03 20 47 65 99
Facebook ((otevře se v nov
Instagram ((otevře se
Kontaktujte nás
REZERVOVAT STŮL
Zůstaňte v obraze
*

* * *

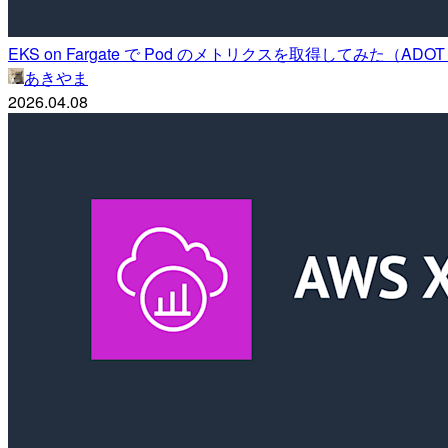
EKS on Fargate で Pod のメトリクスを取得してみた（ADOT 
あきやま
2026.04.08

* * *

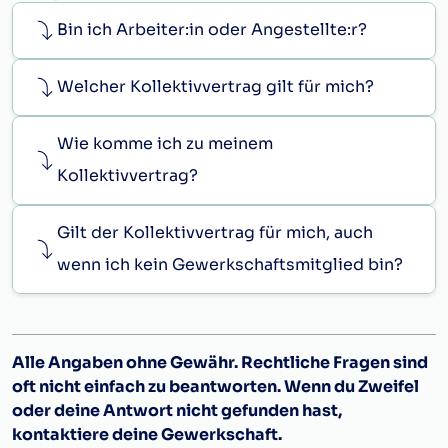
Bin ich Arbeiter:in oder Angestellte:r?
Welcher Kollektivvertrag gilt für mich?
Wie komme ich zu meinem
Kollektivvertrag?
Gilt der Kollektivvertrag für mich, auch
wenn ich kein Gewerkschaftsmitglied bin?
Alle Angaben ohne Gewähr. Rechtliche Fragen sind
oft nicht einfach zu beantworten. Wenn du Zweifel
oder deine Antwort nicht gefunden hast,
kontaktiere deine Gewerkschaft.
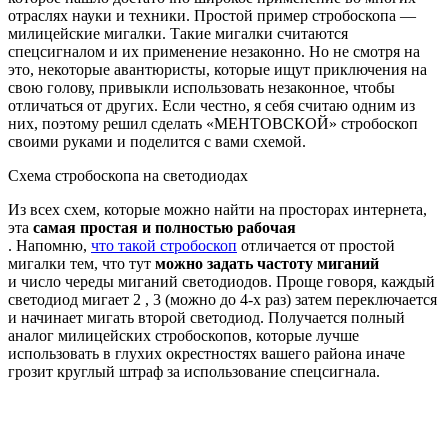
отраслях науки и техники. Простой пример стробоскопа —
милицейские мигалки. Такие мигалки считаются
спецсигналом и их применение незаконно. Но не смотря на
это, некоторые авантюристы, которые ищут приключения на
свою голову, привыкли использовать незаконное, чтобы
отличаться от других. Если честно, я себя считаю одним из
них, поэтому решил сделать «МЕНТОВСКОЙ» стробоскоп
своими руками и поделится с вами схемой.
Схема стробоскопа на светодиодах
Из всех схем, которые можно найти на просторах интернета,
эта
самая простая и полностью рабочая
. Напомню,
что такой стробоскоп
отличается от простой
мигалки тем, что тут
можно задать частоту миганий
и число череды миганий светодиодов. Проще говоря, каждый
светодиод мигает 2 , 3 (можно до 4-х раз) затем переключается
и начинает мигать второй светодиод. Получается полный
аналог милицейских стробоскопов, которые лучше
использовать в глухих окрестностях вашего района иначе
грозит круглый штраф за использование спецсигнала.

#### [Exercise]
Copy the lines of the material from the line with "отраслях науки и" to the line with "это, некоторые авантюристы, которые", including both of those lines.

#### [Answer]
отраслях науки и техники. Простой пример стробоскопа —
милицейские мигалки. Такие мигалки считаются
спецсигналом и их применение незаконно. Но не смотря на
это, некоторые авантюристы, которые ищут приключения на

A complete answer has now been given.